**Problem:** Search the entries for the word "pixels". Copy every line where it turns up.

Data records
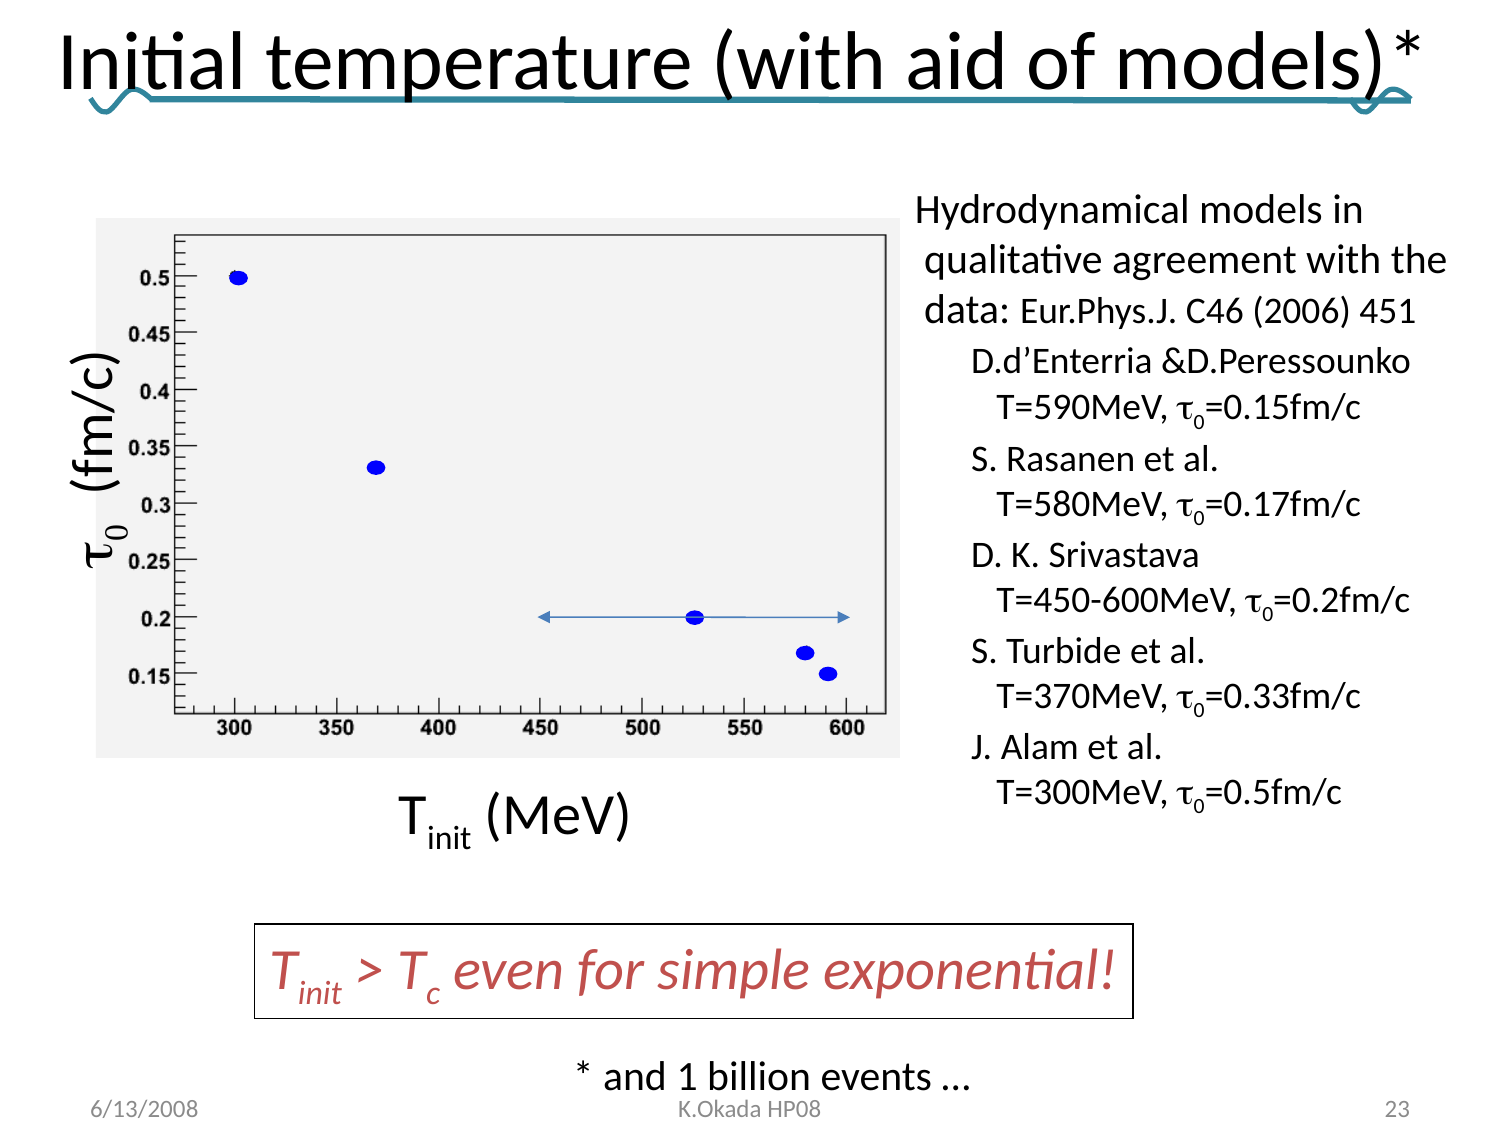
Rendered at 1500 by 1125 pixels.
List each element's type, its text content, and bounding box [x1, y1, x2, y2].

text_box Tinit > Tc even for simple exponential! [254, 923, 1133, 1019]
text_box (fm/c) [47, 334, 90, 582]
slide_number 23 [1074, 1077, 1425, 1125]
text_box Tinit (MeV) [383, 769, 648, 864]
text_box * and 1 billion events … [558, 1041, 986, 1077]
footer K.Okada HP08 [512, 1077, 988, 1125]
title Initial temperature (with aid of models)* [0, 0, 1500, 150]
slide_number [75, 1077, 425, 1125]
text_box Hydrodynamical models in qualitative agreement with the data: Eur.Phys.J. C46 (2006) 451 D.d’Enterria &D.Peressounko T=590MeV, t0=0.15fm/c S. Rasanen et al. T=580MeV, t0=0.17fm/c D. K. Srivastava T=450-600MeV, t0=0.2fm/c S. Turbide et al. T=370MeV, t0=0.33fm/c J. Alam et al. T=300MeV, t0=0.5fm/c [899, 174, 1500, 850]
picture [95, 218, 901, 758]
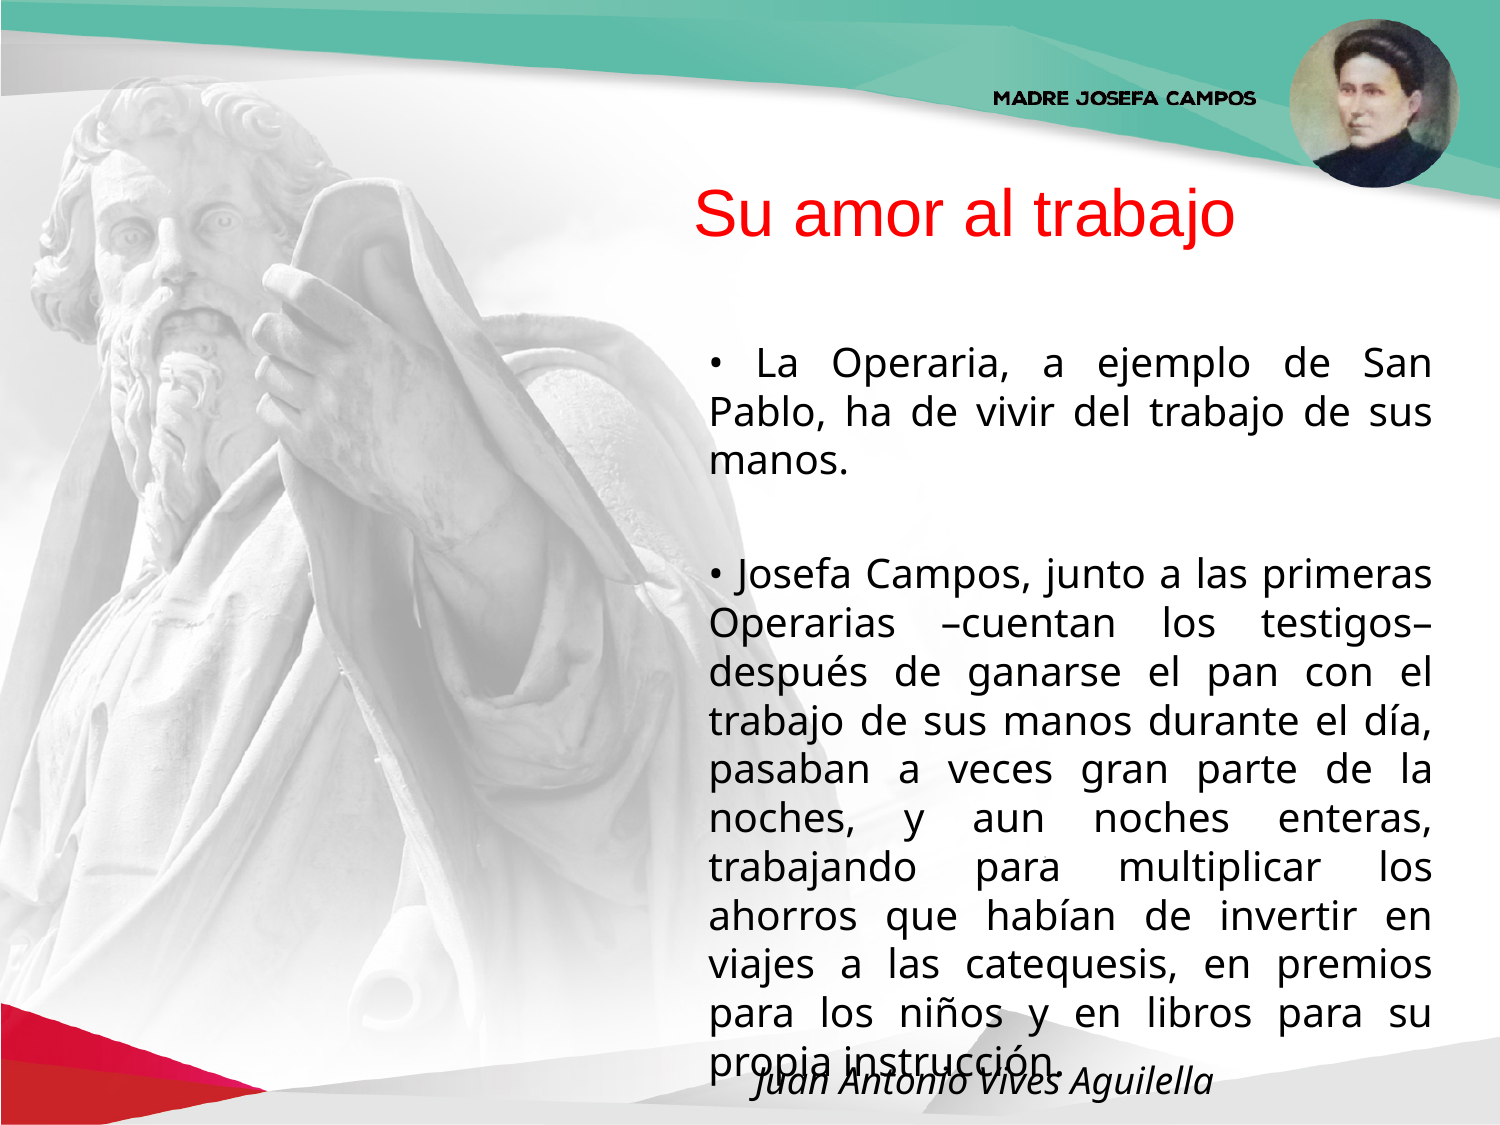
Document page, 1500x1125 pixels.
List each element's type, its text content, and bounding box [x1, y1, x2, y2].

**Answer to this problem:**
Rendered at 1500 by 1125 pixels.
Document page, 1500x1125 pixels.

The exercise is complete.